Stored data
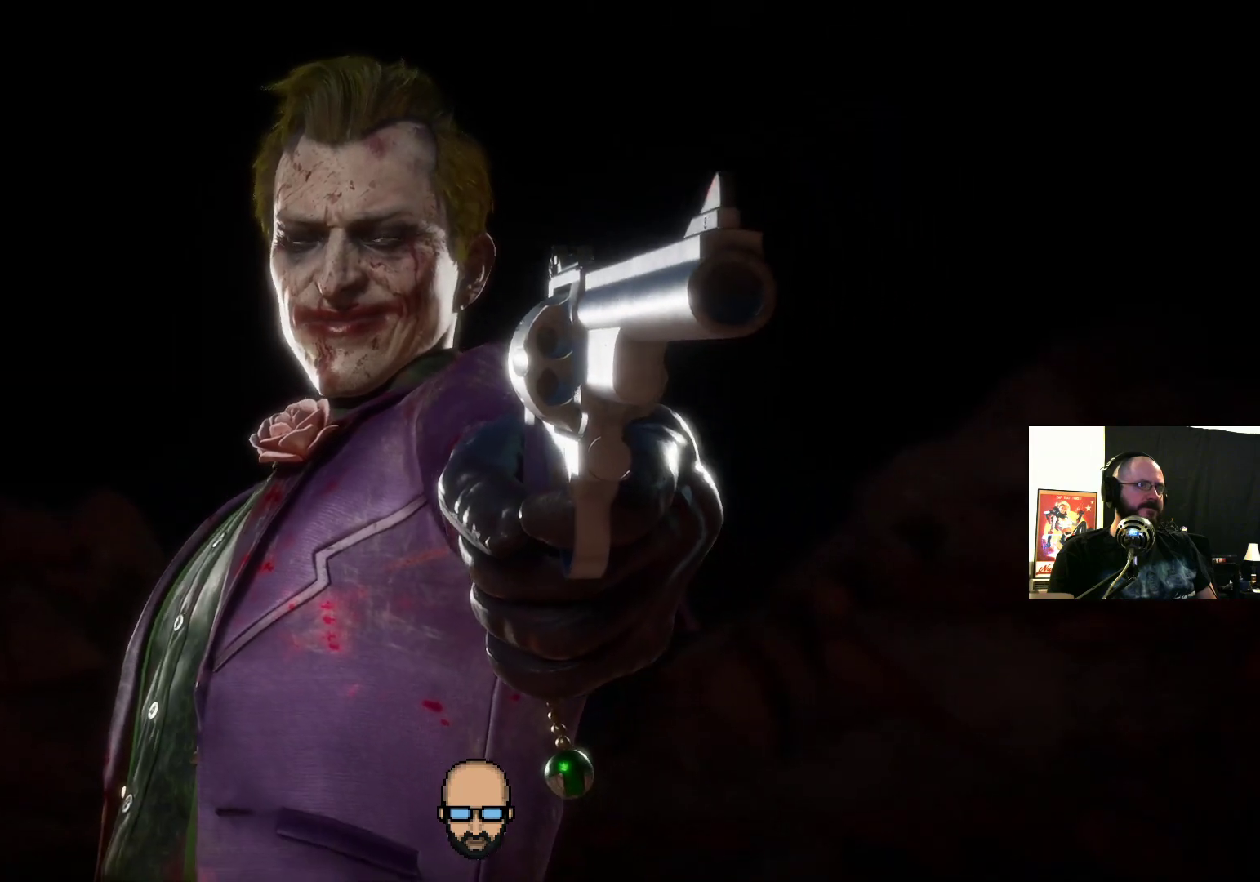
{"buttons": [], "events": []}
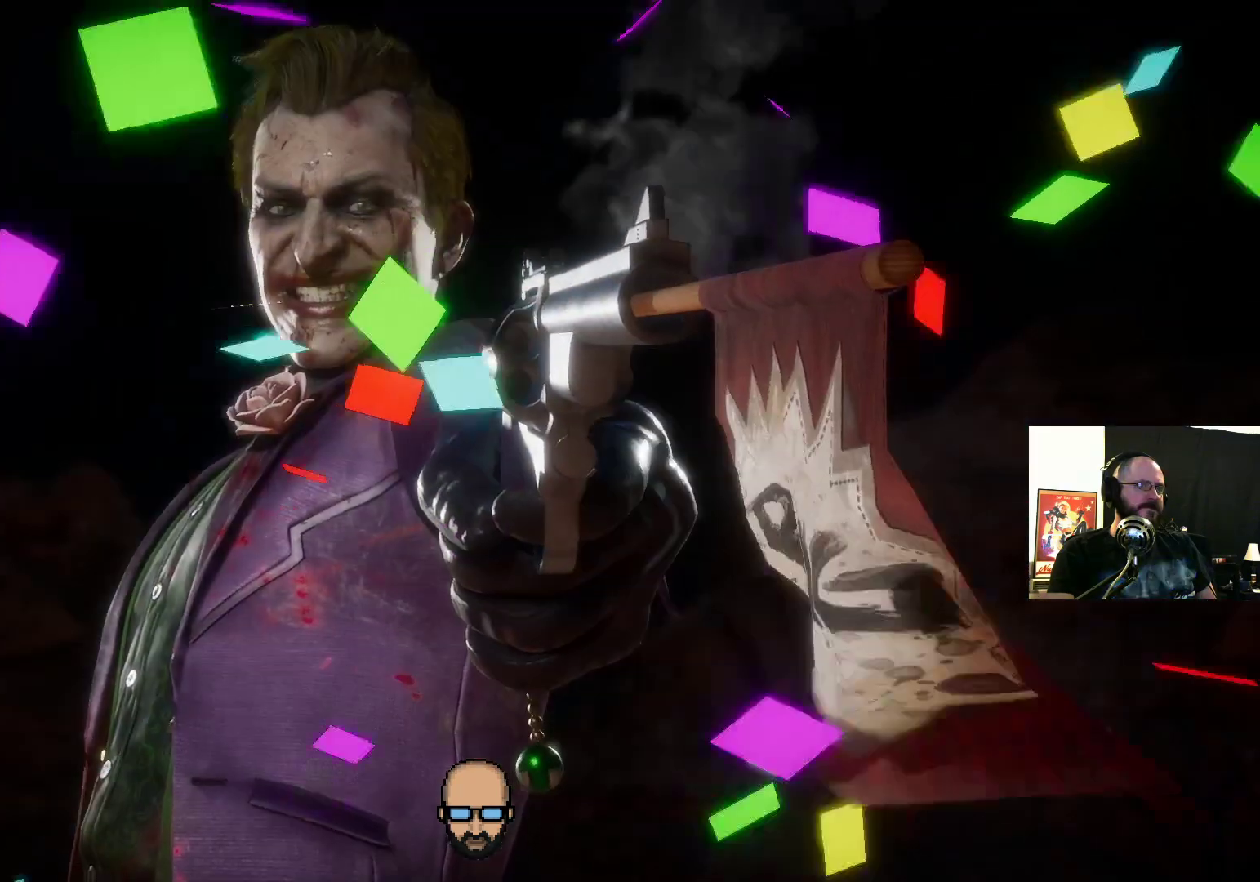
{"buttons": [], "events": []}
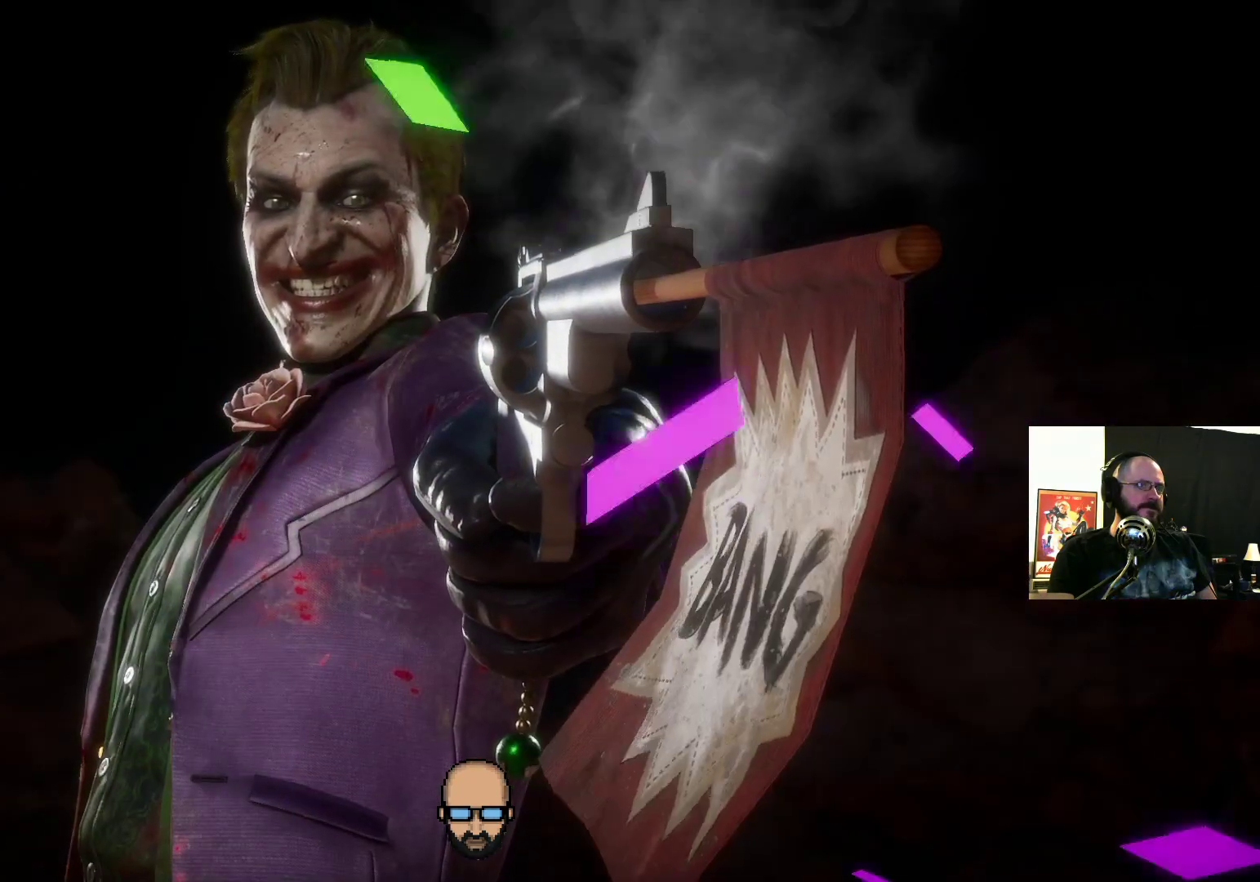
{"buttons": ["CROSS"], "events": [[500, "CROSS", "down"]]}
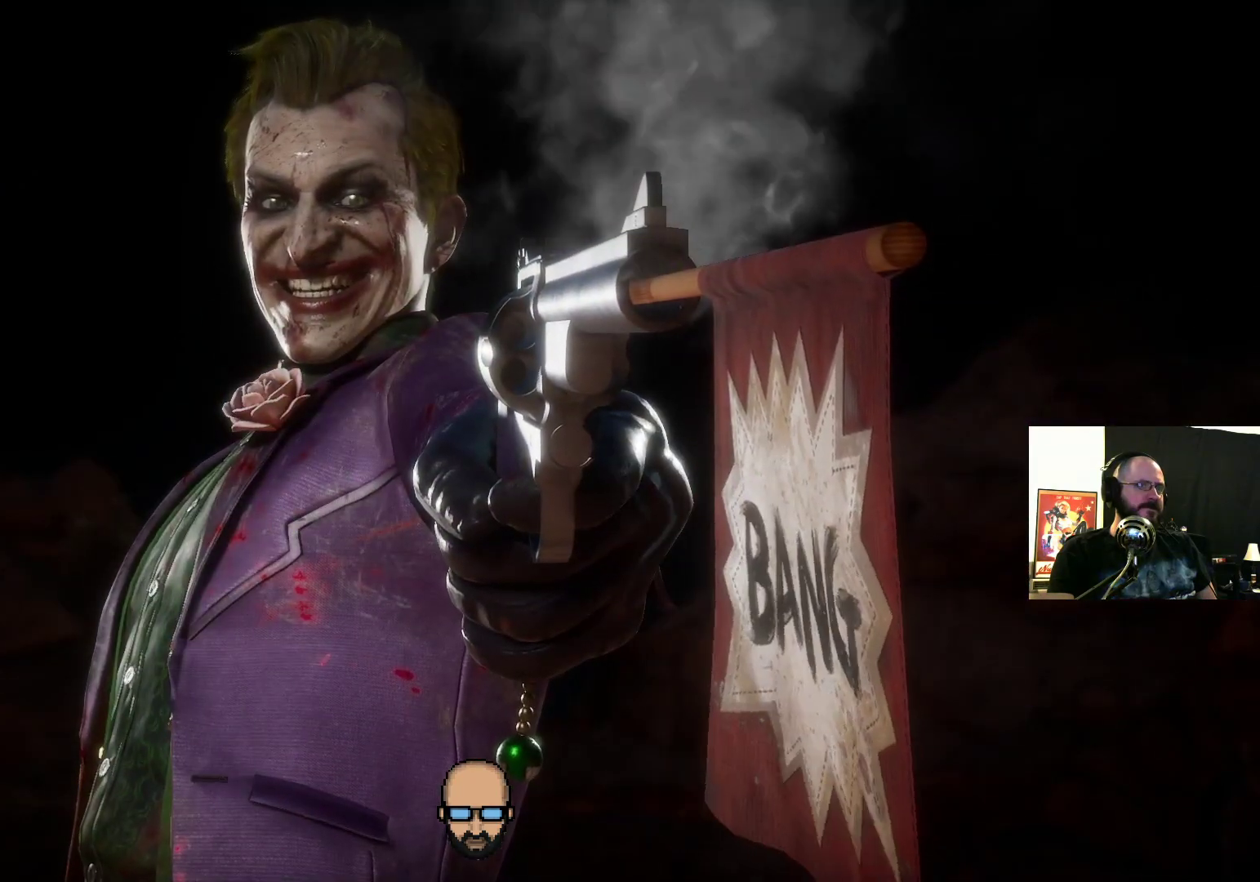
{"buttons": [], "events": [[100, "CROSS", "up"]]}
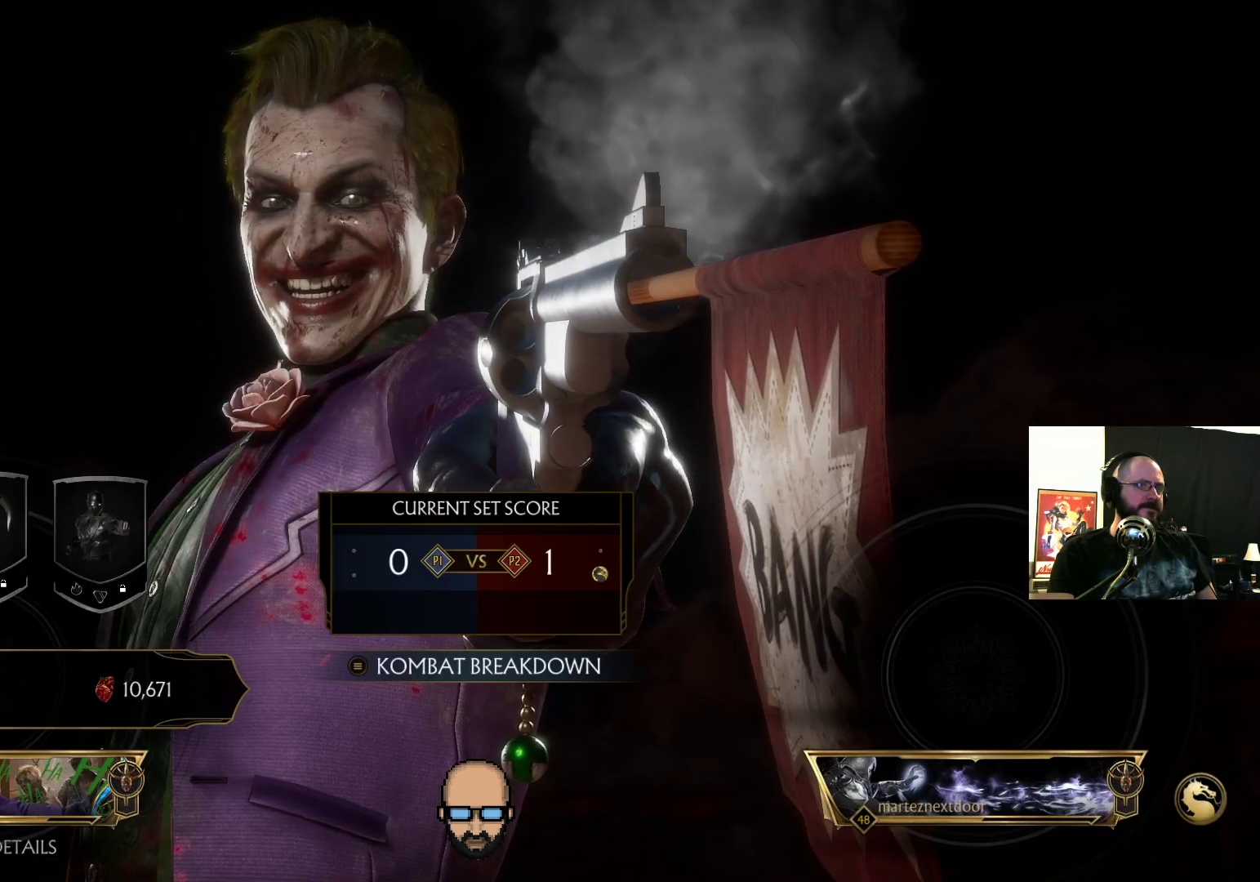
{"buttons": [], "events": []}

#### Action item:
If the string "CROSS" appears in a line of the entries, report the line.

#### Solution for this problem:
{"buttons": ["CROSS"], "events": [[500, "CROSS", "down"]]}
{"buttons": [], "events": [[100, "CROSS", "up"]]}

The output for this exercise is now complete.